Why Kings will win Stanley Cup

Long playoff runs in consecutive postseasons mean there is a lot of mileage on the Los Angeles Kings; that's a concern. Those concerns dissipate when you examine just how expertly built these Kings are.

The improbable return of Willie Mitchell helps ease the pain of losing the valuable Rob Scuderi and gives the Kings one of the deepest and most versatile blue lines in the Western Conference. GM Dean Lombardi said Drew Doughty's game made strides last year because he was asked to do more for the Kings in the face of all the injuries on defense. Doughty was already really good. This is the year he puts it all together during the regular season and wins his first Norris Trophy.

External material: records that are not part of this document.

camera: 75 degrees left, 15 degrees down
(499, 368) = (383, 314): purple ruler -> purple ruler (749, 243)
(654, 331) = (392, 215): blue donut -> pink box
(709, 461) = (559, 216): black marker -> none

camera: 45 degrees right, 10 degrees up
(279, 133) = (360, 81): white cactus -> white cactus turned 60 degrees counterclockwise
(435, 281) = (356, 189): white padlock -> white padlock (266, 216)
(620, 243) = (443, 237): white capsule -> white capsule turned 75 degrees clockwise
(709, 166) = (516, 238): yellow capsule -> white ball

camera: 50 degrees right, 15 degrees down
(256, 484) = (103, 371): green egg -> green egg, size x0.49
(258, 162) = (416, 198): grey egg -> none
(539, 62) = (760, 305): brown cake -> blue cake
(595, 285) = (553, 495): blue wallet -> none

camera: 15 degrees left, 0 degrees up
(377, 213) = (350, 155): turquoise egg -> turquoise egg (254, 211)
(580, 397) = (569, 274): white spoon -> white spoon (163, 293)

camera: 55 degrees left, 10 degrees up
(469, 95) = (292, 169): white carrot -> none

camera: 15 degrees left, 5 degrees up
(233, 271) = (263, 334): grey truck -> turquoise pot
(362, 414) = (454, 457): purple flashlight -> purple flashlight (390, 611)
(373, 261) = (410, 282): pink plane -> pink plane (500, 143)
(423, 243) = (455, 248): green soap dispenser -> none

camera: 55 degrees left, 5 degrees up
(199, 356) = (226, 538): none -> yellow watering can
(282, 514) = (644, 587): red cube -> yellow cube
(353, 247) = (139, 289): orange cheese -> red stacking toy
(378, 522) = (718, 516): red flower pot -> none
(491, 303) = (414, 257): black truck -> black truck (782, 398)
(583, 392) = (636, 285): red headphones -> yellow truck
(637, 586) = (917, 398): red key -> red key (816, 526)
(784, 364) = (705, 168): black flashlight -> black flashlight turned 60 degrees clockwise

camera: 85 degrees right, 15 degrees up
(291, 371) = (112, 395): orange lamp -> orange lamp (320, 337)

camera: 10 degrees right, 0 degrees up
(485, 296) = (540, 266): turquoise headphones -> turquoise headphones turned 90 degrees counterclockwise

It's also the year more people realize just how gifted and fearless 23-year-old Slava Voynov is. Voynov still hasn't played a full regular season but already has 38 playoff games on his resume. His six postseason goals last spring were tied for the NHL league among defensemen with only Johnny Boychuk matching that number. His 13 playoff points matched the total of Blackhawks defenseman Duncan Keith, who had an extra round to work.

The Kings are rock solid down the middle with three centers in Anze Kopitar, Mike Richards and Jarret Stoll completely comfortable on both ends of the ice.

Teams around the league have tried to emulate the Kings' big, physical forward group, and for good reason. It's a grind facing this team in the playoffs. They lost Dustin Penner up front but got younger by adding the heavy shot of Matt Frattin in the trade that sent Jonathan Bernier to Toronto and, at some point, Tyler Toffoli will be ready to make an impact.

Oh yeah, they've also got the best playoff goalie in the game right now in Jonathan Quick, who followed up his .946 save percentage during the Kings' Cup run with a save percentage last year of .934.

Yes, we're concerned that this machine might break down at times because of heavy usage the last two years, but come playoff time, they know how to find that extra gear.